ミヤと一緒に暮らし始めたのは、高校に入ったばかりの頃だった。
高校生になってから、両親と離れて暮らすようになり、寂しい毎日を送っていた俺にとって、ミヤは癒しの存在だった。



帰ってくると、いつも「おかえり」と出迎えてくれるミヤ。
寝る前に「おやすみ」と言ってくれるミヤ。
朝の目覚めが悪い俺に「起きて」と言って起こしてくれるミヤ。

話す言葉は違うけど、どこかで通じ合っている、そんな気がしていた。

そんなミヤが、俺が学校に行っている間、家から出て行ってしまった。
しかも大雪の日に。


学校帰りの通学路で偶然ミヤに出くわした。
最初はミヤによく似ている猫かと思った。
だけどよく見ると、見慣れた模様と金色に輝く瞳に懐かしさを覚えた。
『あっ!』と思いミヤと目が合った瞬間、ミヤは追いかける隙も与えないほどのスピードで走り去ってしまった。

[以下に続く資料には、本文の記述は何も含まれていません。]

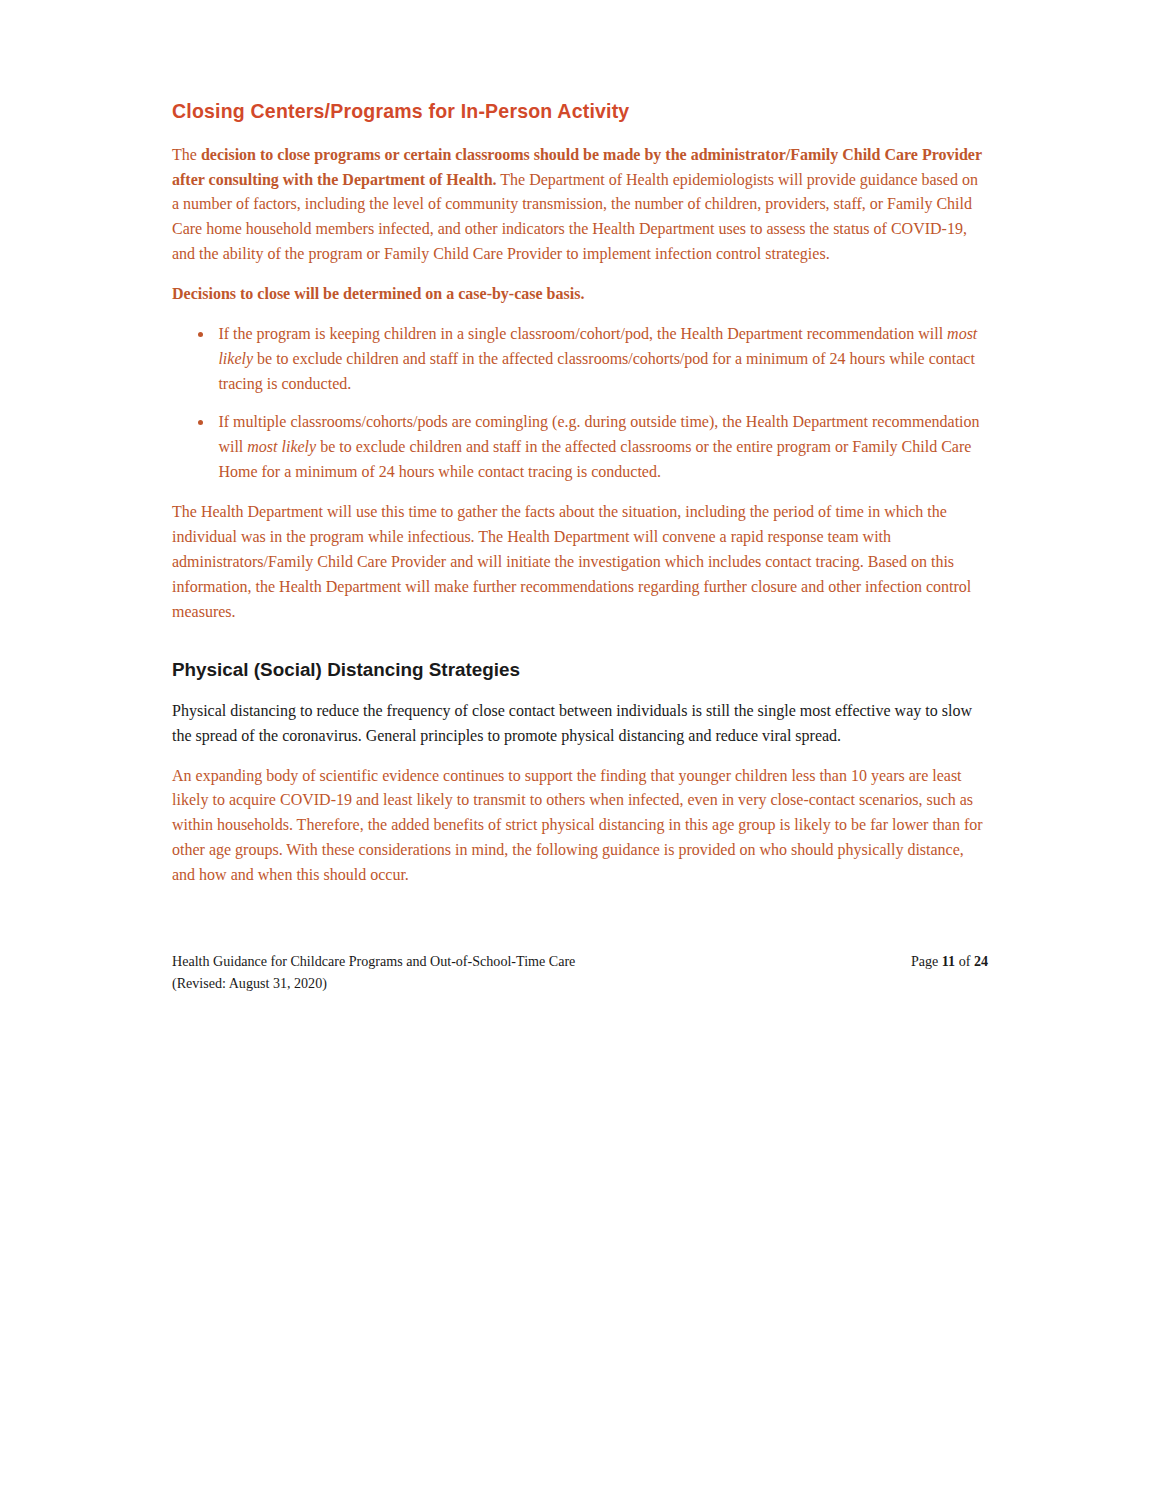Closing Centers/Programs for In-Person Activity
The decision to close programs or certain classrooms should be made by the administrator/Family Child Care Provider after consulting with the Department of Health. The Department of Health epidemiologists will provide guidance based on a number of factors, including the level of community transmission, the number of children, providers, staff, or Family Child Care home household members infected, and other indicators the Health Department uses to assess the status of COVID-19, and the ability of the program or Family Child Care Provider to implement infection control strategies.
Decisions to close will be determined on a case-by-case basis.
If the program is keeping children in a single classroom/cohort/pod, the Health Department recommendation will most likely be to exclude children and staff in the affected classrooms/cohorts/pod for a minimum of 24 hours while contact tracing is conducted.
If multiple classrooms/cohorts/pods are comingling (e.g. during outside time), the Health Department recommendation will most likely be to exclude children and staff in the affected classrooms or the entire program or Family Child Care Home for a minimum of 24 hours while contact tracing is conducted.
The Health Department will use this time to gather the facts about the situation, including the period of time in which the individual was in the program while infectious. The Health Department will convene a rapid response team with administrators/Family Child Care Provider and will initiate the investigation which includes contact tracing. Based on this information, the Health Department will make further recommendations regarding further closure and other infection control measures.
Physical (Social) Distancing Strategies
Physical distancing to reduce the frequency of close contact between individuals is still the single most effective way to slow the spread of the coronavirus. General principles to promote physical distancing and reduce viral spread.
An expanding body of scientific evidence continues to support the finding that younger children less than 10 years are least likely to acquire COVID-19 and least likely to transmit to others when infected, even in very close-contact scenarios, such as within households. Therefore, the added benefits of strict physical distancing in this age group is likely to be far lower than for other age groups. With these considerations in mind, the following guidance is provided on who should physically distance, and how and when this should occur.
Health Guidance for Childcare Programs and Out-of-School-Time Care (Revised: August 31, 2020)
Page 11 of 24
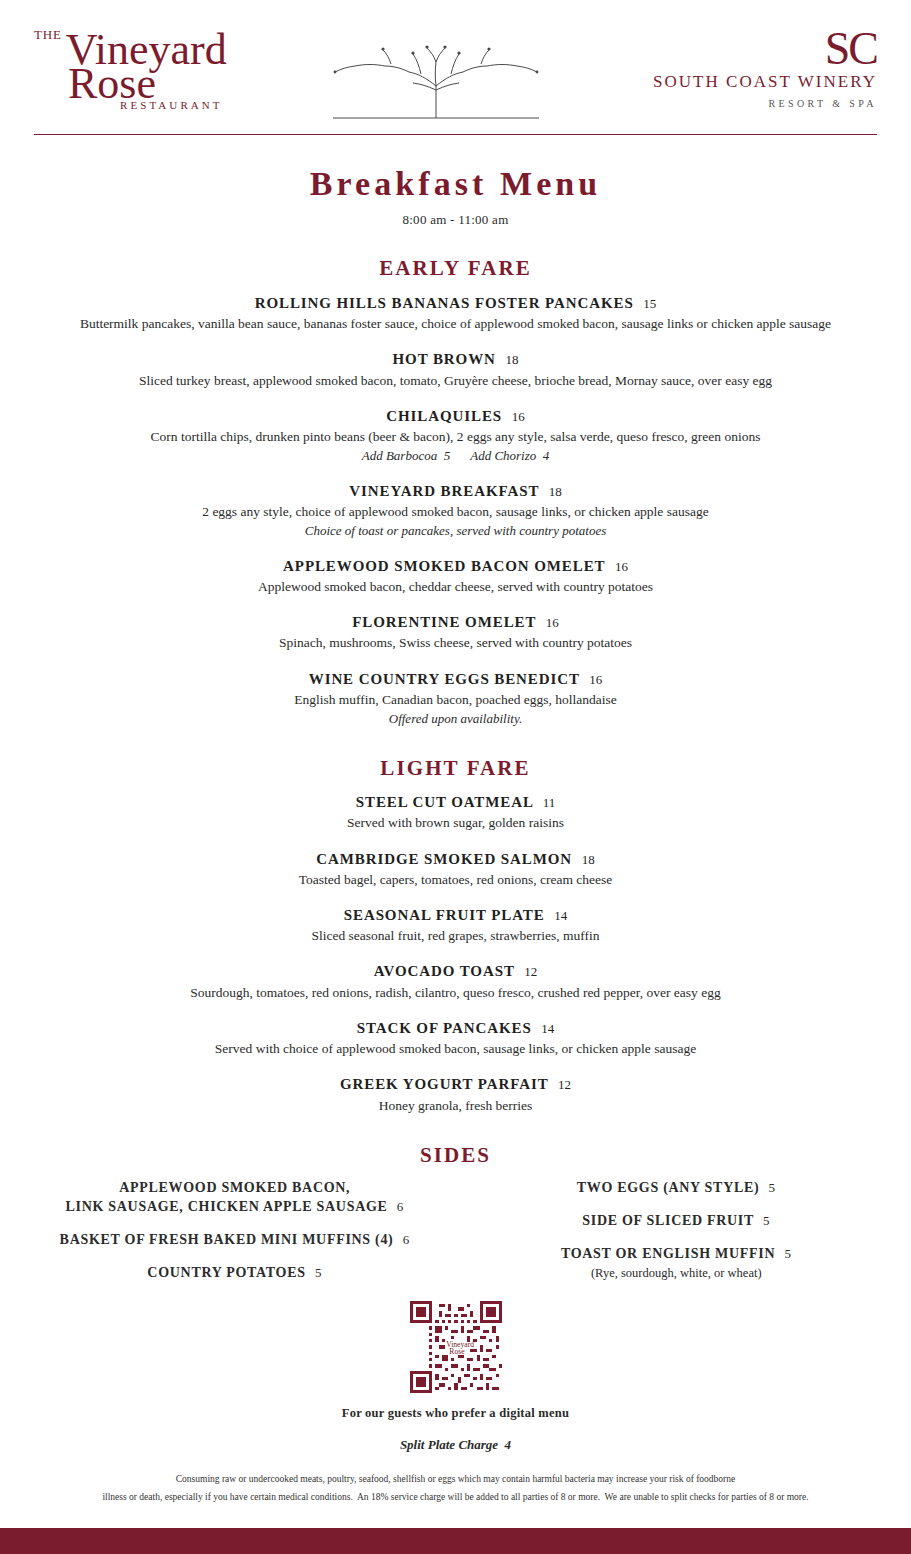THE Vineyard Rose RESTAURANT
SC SOUTH COAST WINERY RESORT & SPA
Breakfast Menu
8:00 am - 11:00 am
EARLY FARE
ROLLING HILLS BANANAS FOSTER PANCAKES 15
Buttermilk pancakes, vanilla bean sauce, bananas foster sauce, choice of applewood smoked bacon, sausage links or chicken apple sausage
HOT BROWN 18
Sliced turkey breast, applewood smoked bacon, tomato, Gruyère cheese, brioche bread, Mornay sauce, over easy egg
CHILAQUILES 16
Corn tortilla chips, drunken pinto beans (beer & bacon), 2 eggs any style, salsa verde, queso fresco, green onions
Add Barbocoa 5 Add Chorizo 4
VINEYARD BREAKFAST 18
2 eggs any style, choice of applewood smoked bacon, sausage links, or chicken apple sausage
Choice of toast or pancakes, served with country potatoes
APPLEWOOD SMOKED BACON OMELET 16
Applewood smoked bacon, cheddar cheese, served with country potatoes
FLORENTINE OMELET 16
Spinach, mushrooms, Swiss cheese, served with country potatoes
WINE COUNTRY EGGS BENEDICT 16
English muffin, Canadian bacon, poached eggs, hollandaise
Offered upon availability.
LIGHT FARE
STEEL CUT OATMEAL 11
Served with brown sugar, golden raisins
CAMBRIDGE SMOKED SALMON 18
Toasted bagel, capers, tomatoes, red onions, cream cheese
SEASONAL FRUIT PLATE 14
Sliced seasonal fruit, red grapes, strawberries, muffin
AVOCADO TOAST 12
Sourdough, tomatoes, red onions, radish, cilantro, queso fresco, crushed red pepper, over easy egg
STACK OF PANCAKES 14
Served with choice of applewood smoked bacon, sausage links, or chicken apple sausage
GREEK YOGURT PARFAIT 12
Honey granola, fresh berries
SIDES
APPLEWOOD SMOKED BACON,
LINK SAUSAGE, CHICKEN APPLE SAUSAGE 6
BASKET OF FRESH BAKED MINI MUFFINS (4) 6
COUNTRY POTATOES 5
TWO EGGS (ANY STYLE) 5
SIDE OF SLICED FRUIT 5
TOAST OR ENGLISH MUFFIN 5
(Rye, sourdough, white, or wheat)
Vineyard Rose
For our guests who prefer a digital menu
Split Plate Charge 4
Consuming raw or undercooked meats, poultry, seafood, shellfish or eggs which may contain harmful bacteria may increase your risk of foodborne
illness or death, especially if you have certain medical conditions. An 18% service charge will be added to all parties of 8 or more. We are unable to split checks for parties of 8 or more.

一緒に下校していた友達に一言詫びて、急いでミヤが逃げて行った方へ向かった。
探しても探しても、ミヤは見つからず、泣きそうになりながら一旦部屋に帰った。

するとミヤは何事もなかったかのように、俺のベットでに潜り込んで眠っていた。
ただ1つ、家を出る前と比べて変わっていたのは、閉めておいたはずの窓が空いていたこと。
部屋の中に冷気が流れ込んていた。
たぶん、ここから外に出たんだろう。